PM Kishida Minta China Cabut Larangan Impor Produk <i>Seafood</i> Jepang Usai Pelepasan Air Limbah PLTN Fukushima
Ilustrasi penjualan hasil laut Jepang. (Wikimedia Commons/Raita Futo)

Bagikan:

JAKARTA - Perdana Menteri Fumio Kishida mengatakan ia telah meminta China untuk segera mencabut larangan impor semua produk makanan laut dari Jepang, menyusul pelepasan air limbah radioaktif yang sudah diolah dari PLTN Fukushima Daiichi ke Samudera Pasifik.

Jepang memulai proses pembuangan bertahap air limbah radioaktif yang telah diolah dari PLTN Fukushuma pada Hari Kamis, meskipun ada kekhawatiran di antara para nelayan lokal dan beberapa negara tetangga.

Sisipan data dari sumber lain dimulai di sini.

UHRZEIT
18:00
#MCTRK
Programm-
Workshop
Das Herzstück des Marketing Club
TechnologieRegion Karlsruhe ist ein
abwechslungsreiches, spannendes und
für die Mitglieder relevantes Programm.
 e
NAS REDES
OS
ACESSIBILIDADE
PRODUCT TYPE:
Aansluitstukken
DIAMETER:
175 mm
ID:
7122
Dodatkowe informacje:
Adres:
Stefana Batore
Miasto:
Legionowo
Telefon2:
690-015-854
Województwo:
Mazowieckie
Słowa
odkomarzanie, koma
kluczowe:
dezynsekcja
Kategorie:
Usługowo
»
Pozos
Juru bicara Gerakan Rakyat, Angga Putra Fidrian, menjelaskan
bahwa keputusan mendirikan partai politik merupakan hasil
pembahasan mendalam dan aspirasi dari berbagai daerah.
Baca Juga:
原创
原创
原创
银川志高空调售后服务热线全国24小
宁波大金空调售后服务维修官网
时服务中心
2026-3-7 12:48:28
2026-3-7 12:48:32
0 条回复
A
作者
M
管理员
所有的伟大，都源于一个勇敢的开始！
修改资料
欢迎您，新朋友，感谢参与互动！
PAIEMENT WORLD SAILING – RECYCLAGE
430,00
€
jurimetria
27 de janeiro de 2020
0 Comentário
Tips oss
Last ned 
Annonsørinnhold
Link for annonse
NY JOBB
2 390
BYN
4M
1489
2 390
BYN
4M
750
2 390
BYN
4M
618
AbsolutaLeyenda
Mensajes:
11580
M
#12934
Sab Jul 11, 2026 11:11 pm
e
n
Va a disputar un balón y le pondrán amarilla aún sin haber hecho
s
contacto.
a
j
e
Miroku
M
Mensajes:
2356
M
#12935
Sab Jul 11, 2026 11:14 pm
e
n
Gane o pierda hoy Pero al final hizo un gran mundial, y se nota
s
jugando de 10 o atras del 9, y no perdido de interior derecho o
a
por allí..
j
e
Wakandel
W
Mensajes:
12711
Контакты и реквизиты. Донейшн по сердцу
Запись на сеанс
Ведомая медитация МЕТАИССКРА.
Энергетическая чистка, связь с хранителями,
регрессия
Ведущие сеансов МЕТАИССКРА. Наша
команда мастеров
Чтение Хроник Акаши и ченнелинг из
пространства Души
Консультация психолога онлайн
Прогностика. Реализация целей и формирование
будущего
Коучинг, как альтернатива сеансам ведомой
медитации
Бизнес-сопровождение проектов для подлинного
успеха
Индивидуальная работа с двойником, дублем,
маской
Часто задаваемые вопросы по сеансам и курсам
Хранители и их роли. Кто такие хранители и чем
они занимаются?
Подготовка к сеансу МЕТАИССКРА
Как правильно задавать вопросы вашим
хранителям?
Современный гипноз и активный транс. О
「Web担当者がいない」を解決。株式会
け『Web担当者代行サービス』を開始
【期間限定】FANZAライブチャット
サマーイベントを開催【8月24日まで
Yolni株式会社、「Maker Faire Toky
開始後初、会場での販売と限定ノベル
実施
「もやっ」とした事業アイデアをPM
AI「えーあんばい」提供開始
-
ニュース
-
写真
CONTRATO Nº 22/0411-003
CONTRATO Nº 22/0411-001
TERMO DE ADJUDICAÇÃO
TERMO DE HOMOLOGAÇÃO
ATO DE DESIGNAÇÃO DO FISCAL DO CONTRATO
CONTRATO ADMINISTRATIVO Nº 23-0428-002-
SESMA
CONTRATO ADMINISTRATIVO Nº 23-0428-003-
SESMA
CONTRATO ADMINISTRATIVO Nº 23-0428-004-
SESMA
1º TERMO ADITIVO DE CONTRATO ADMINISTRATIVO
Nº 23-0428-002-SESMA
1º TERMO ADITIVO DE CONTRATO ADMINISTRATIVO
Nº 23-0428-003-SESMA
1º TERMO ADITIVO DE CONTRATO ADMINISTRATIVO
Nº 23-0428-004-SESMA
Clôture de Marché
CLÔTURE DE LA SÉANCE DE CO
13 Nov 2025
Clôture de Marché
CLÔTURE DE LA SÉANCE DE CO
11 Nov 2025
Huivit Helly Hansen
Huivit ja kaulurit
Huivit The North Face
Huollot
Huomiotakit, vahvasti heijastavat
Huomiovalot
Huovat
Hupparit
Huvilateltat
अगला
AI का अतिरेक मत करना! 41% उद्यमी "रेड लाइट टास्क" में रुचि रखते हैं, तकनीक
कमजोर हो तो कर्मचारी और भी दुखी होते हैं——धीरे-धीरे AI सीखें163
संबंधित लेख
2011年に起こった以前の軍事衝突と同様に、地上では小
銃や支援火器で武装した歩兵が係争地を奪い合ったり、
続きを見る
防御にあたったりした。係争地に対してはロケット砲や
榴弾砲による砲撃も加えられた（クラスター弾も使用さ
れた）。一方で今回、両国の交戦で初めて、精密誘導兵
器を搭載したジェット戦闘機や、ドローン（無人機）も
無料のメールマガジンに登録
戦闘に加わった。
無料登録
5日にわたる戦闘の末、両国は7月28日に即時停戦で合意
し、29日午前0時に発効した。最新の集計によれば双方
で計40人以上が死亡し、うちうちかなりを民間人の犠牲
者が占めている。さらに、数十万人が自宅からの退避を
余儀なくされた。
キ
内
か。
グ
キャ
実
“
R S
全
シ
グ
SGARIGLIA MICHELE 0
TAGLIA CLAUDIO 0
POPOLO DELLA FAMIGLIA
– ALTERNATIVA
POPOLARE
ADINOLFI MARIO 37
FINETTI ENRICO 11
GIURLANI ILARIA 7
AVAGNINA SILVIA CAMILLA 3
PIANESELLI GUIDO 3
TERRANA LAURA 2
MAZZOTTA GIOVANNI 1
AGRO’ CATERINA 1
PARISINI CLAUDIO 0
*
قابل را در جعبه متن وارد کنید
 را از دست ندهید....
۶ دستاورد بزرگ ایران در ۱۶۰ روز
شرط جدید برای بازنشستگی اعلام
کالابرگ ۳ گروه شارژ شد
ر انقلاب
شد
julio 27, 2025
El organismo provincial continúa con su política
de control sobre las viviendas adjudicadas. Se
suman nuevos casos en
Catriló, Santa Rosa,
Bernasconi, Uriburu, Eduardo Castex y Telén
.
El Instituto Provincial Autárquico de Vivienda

China menyebut pembuangan air tersebut sebagai "tindakan yang sangat egois dan tidak bertanggung jawab". Pada Hari Kamis, Beijing mengumumkan mereka akan menangguhkan impor semua produk makanan laut dari Jepang. China sebelumnya telah melakukan pengujian radiasi menyeluruh terhadap makanan laut dari negara tetangga tersebut.

"Kami telah meminta pencabutan (larangan impor) melalui jalur diplomatik. Kami sangat mendorong diskusi di antara para ahli berdasarkan alasan ilmiah," kata PM Kishida kepada para wartawan di kantornya, dilansir dari Kyodo News 25 Agustus.

Untuk tahap pertama, sekitar 7.800 meter kubik air limbah akan dibuang, setara dengan sekitar tiga kolam renang Olimpiade. Proses ini akan berlangsung sekitar 17 hari, dengan proses secara keseluruhan pembuangan air dari PLTN tersebut diperkirakan mencapai 30 tahun, seperti mengutip Reuters.

Nilai ekspor produk hasil laut Jepang ke China mencapai 600 juta dolar AS tahun lalu, atau pasar ekspor terbesar Negeri Matahari Terbit, disusul Hong Kong di peringkat kedua. Data pemerintah menunjukkan, ekspor ke dua wilayah tersebut mencakup 42 persen dari total seluruh ekspor hasil laut Jepang tahun lalu

Terpisah, Tomoaki Kobayakawa, presiden operator pembangkit listrik Tokyo Electric Power Company Holdings Inc., (TEPCO) dalam keterangan yang dibagikan kemarin berjanji, untuk "memberikan kompensasi yang sesuai untuk pelaku usaha dalam negeri yang mengalami kerugian larangan ekspor akibat pelepasan air limbah.